Aspiring authors say they were defrauded
/ Source: The Associated Press

Kathy Cunningham was an aspiring children’s author with nothing but rejection slips for “Frumpy’s Grumpy Day” when Martha Ivery’s publishing company offered to print it — for a price.

The North Charleston, S.C., resident and her husband sent $2,000 for a share of publishing costs and waited. And waited.

Uneasy feelings crystallized about nine months later when illustrations for her book came back from Ivery’s Press-TIGE Publishing Co. They were “badly done” copies from a Berenstain Bears book, Cunningham said.

“When I opened that, I said, ‘Does she think we’re stupid?”’ she said.

Cunningham is not the only aspiring author claiming to have lost money to Ivery, who’s accused of cheating others by dangling false promises to publish their books.

A federal indictment last month charged Ivery with defrauding 15 writers from 1997 through 2002. Advocates for writers say such operations prey on would-be authors.

“So often the worst aspect of these scams is that they’re not just stealing the money, they’re stealing the dreams,” said C.E. Petit, an Urbana, Ill., lawyer representing people who claim they were defrauded by Ivery.

Ivery, 56, is accused of defrauding writers as both an agent and a publisher.

Ivery not only ran Press-TIGE out of the sleepy town of Catskill, N.Y., but posed as a literary agent named Kelly O’Donnell, federal prosecutors say.

Allegedly lied about Sept. 11 attacksClients worked with both O’Donnell and Ivery without being told they were the same person.
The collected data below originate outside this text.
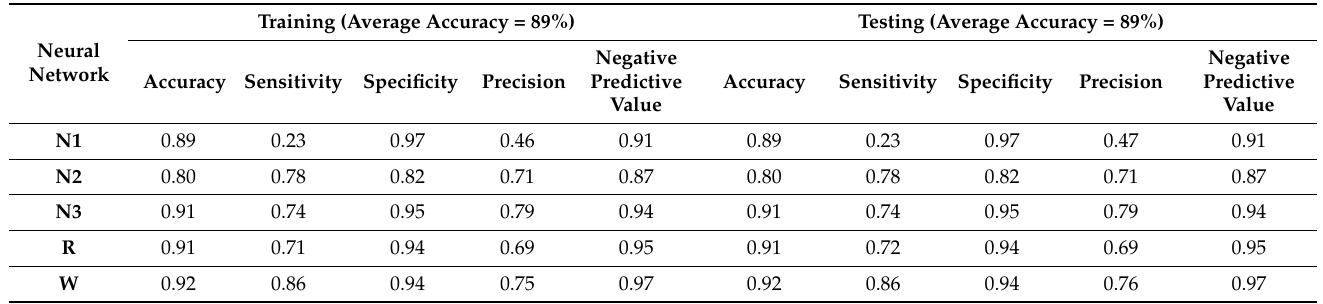
Table 8. Confusion matrix of the Neural Network Model using training and testing datasets for the classification of EEG features of the sleep stages W, N1, N2, N-3, and R.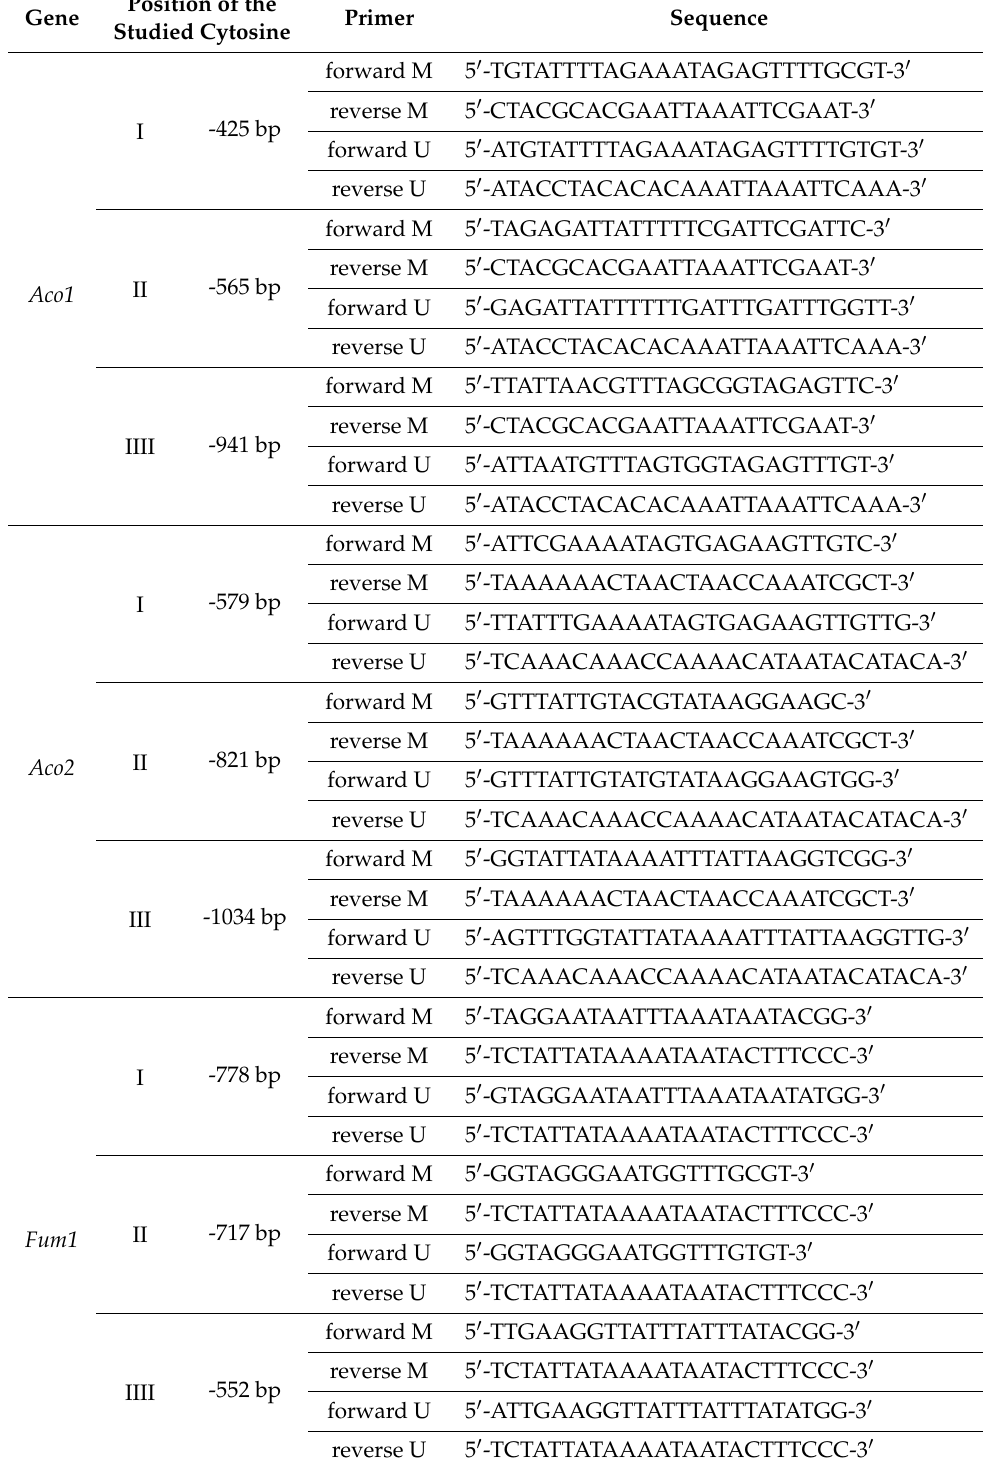
Table 2. Oligonucleotides for methyl-specific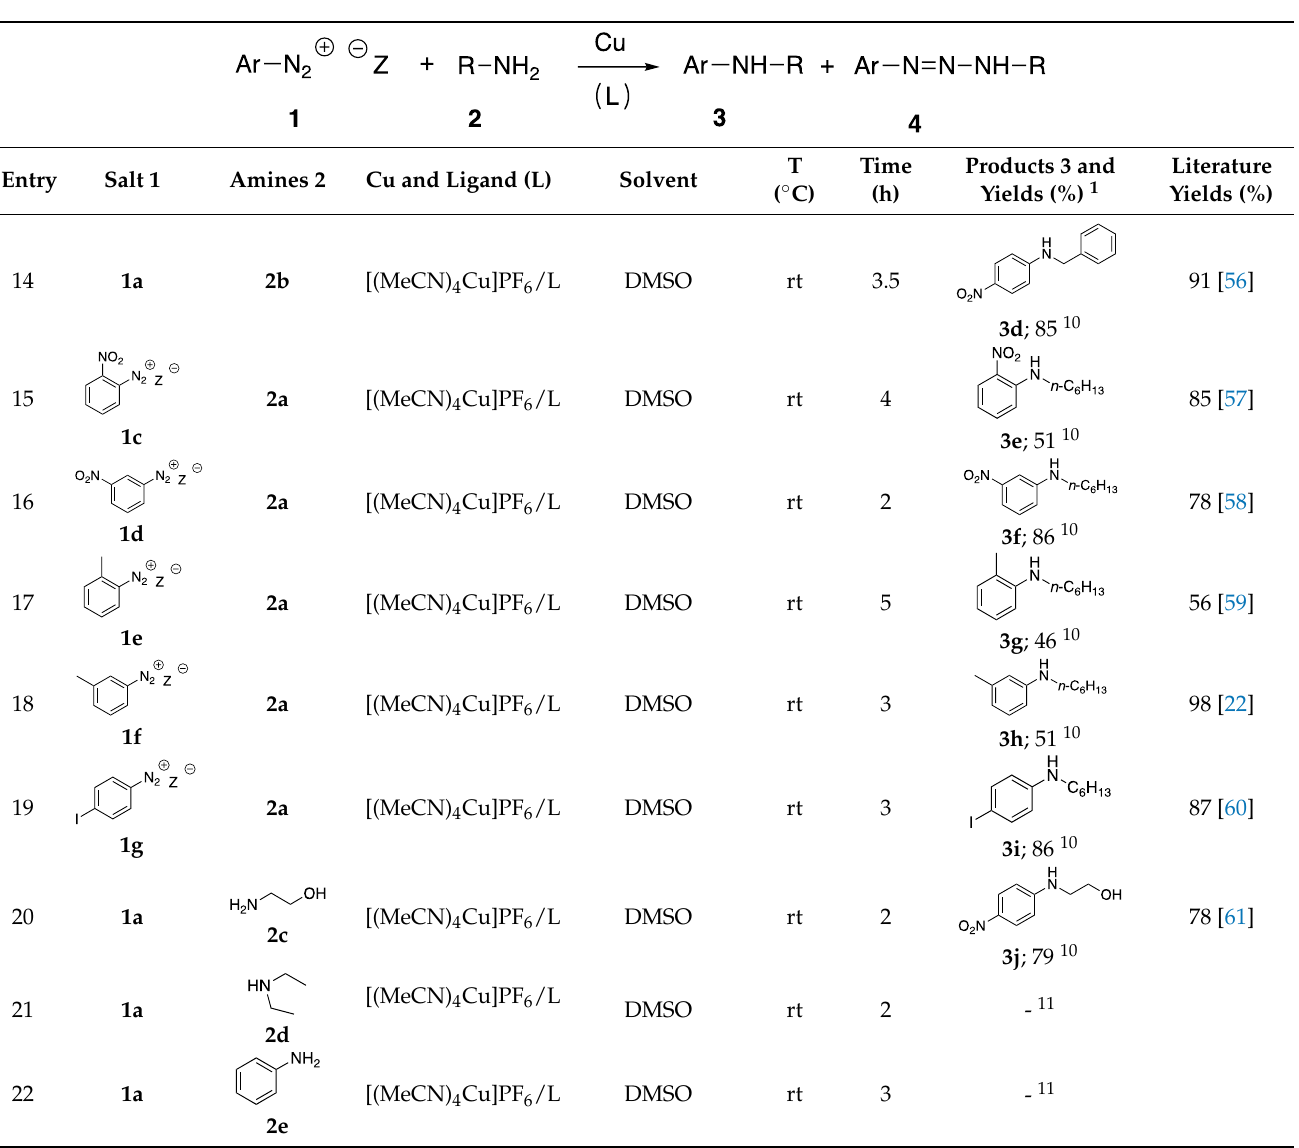
Table 1. Cont. Table 1. Ullmann-type coupling between arenediazonium o -benzenedisulfonimides 1 and amines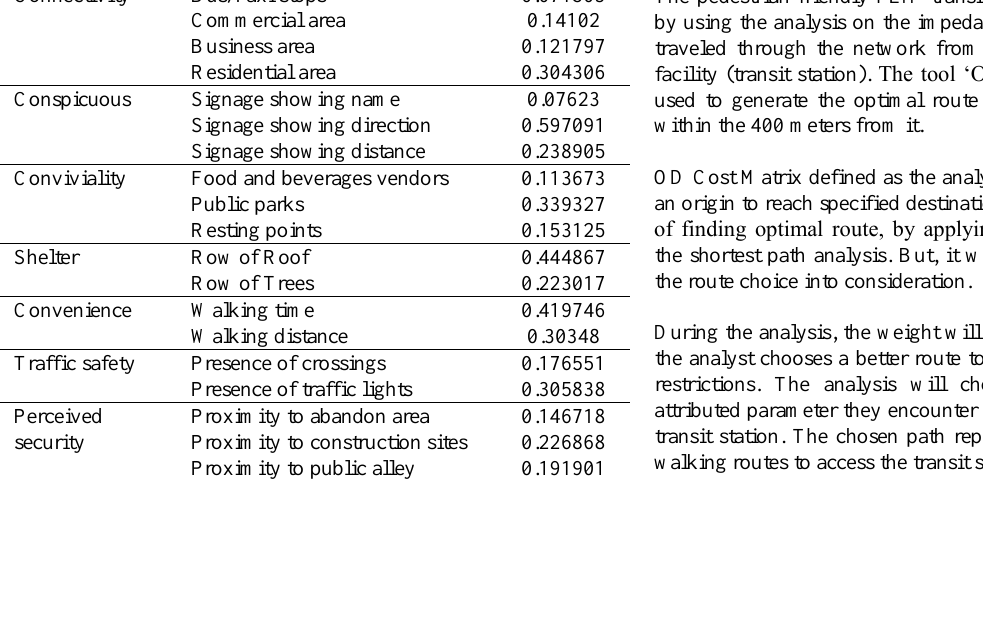
Table 2: Aggregated Priorities for each Sub-criteria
After the Sept. 11 attacks, Ivery told writers that O’Donnell died in the World Trade Center and O’Donnell said Ivery died in the attacks, according to A.C. Crispin, a science fiction writer who co-founded the scam-busting Writer Beware Web site, which is run by the Science Fiction & Fantasy Writers of America.

Writers who sent manuscripts to O’Donnell/Ivery were promised such perks as book signings and TV talk show appearances. But they had to pay fees for representation and editing. Writers wondering about publication delays were told there were problems with illustrations, printers or computer viruses, according to prosecutors.

“This is a vulnerable population that is vulnerable to hearing what they want to hear,” Petit said. “And what they want to hear is ‘Yes, I’ll publish your book.”’

With millions of aspiring writers, and only limited capacity or desire to publish them, scammers proliferate. Some set up as literary agents who promise to get manuscripts published for an upfront fee. Then there are fly-by-night publishing houses that charge fees for services never rendered.

Ivery, whose own author credits include “Make Millions From Your Kitchen Table,” said her lawyer advised her not to comment. Her lawyer, Richard Mott, did not return calls Wednesday and Thursday seeking comment.

Many questionable publishers out thereCrispin said some literary scammers get caught — like a Kentucky couple accused of pocketing nearly $1.5 million from authors before 1999 — but victims are often too heartbroken or embarrassed to fight. And the amounts scammed from individual victims tend to be relatively small. For instance, the Ivery indictment lists individuals defrauded of between $1,665 and $10,025.

“Scammers tend to fly under the radar,” Crispin said.

Writer Beware co-founder Victoria Strauss keeps a database of almost 400 questionable literary agents and 200 questionable publishers.

Strauss said the FBI investigated Ivery after she and Crispin collected information from 100 victims, who together lost more than $100,000.

By 2002, Press-TIGE filed for bankruptcy. The criminal indictment against Ivery includes 15 counts of mail fraud, a related fraud count and one count of bankruptcy fraud for allegedly making a false statement under oath. Prosecutors said if convicted, Ivery faces up to 20 years in prison on the mail fraud charges, 10 years on the related fraud count and 5 years on the bankruptcy fraud charge. She also could be ordered to pay up to $250,000 in fines.

Based on sentencing guidelines, Petit said she probably faces at least seven years in prison if convicted.

Ivery is out on a $50,000 bond. Barring a plea deal, her trial is set for September.

Writer Beware operators say they have not heard complaints against Ivery for a couple of years, though other scams continue to flourish.

“Sadly, Martha is just the tip of the iceberg,” Crispin said.